▶ **WHAT IS REQUIRED**
Transcribe the material below verbatim, leaving out the pictures.
- Opening Delimiter -
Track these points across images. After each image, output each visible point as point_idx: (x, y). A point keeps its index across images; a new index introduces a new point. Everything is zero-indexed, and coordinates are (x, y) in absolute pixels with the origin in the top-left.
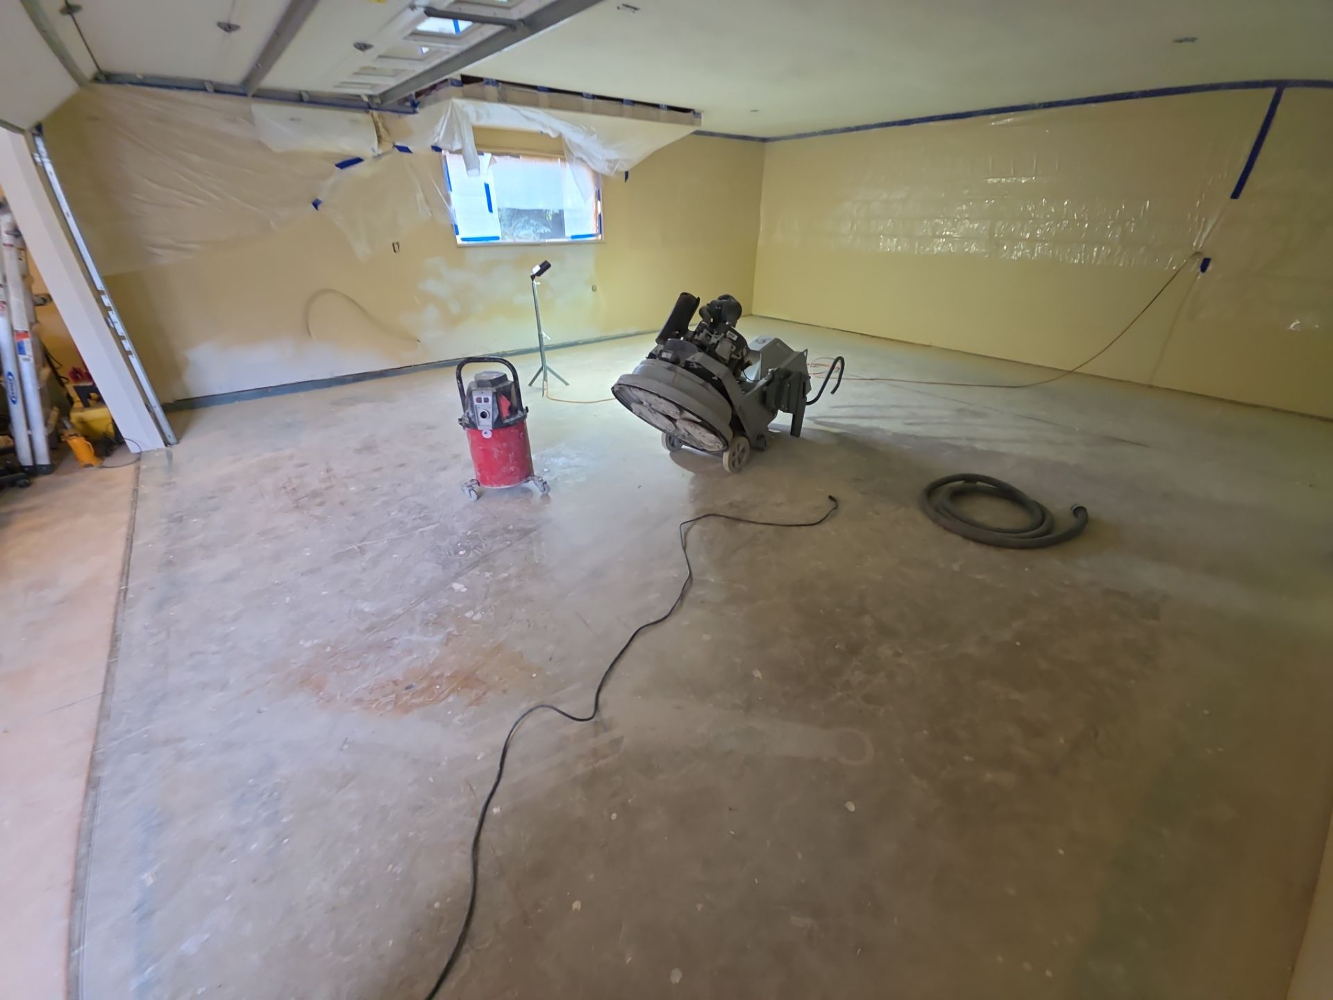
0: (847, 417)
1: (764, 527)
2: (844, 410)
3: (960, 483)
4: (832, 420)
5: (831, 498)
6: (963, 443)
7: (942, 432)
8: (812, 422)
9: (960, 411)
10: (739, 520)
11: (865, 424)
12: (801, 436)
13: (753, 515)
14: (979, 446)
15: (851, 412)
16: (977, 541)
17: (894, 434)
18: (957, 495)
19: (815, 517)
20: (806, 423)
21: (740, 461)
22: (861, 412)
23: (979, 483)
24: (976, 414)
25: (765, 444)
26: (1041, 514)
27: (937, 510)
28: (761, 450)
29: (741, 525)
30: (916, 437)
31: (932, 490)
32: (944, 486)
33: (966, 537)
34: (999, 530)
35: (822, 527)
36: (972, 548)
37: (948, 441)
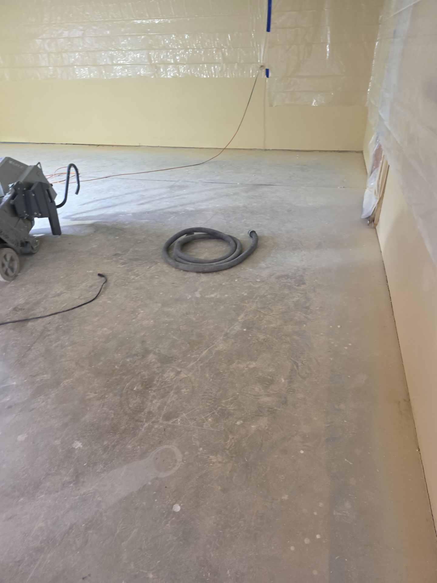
- Closing Delimiter -
▶ **WRITTEN RESPONSE**
Track these points across images. After each image, output each visible point as point_idx: (x, y). A point keeps its index across images; a new index introduces a new point. Everything is zero-indexed, and coordinates are (x, y) in absolute pixels with the origin in the top-left.
0: (847, 417)
1: (764, 527)
2: (844, 410)
3: (960, 483)
4: (832, 420)
5: (831, 498)
6: (963, 443)
7: (942, 432)
8: (812, 422)
9: (960, 411)
10: (739, 520)
11: (865, 424)
12: (801, 436)
13: (753, 515)
14: (979, 446)
15: (851, 412)
16: (977, 541)
17: (894, 434)
18: (957, 495)
19: (815, 517)
20: (806, 423)
21: (740, 461)
22: (861, 412)
23: (979, 483)
24: (976, 414)
25: (765, 444)
26: (1041, 514)
27: (937, 510)
28: (761, 450)
29: (741, 525)
30: (916, 437)
31: (932, 490)
32: (944, 486)
33: (966, 537)
34: (999, 530)
35: (822, 527)
36: (972, 548)
37: (948, 441)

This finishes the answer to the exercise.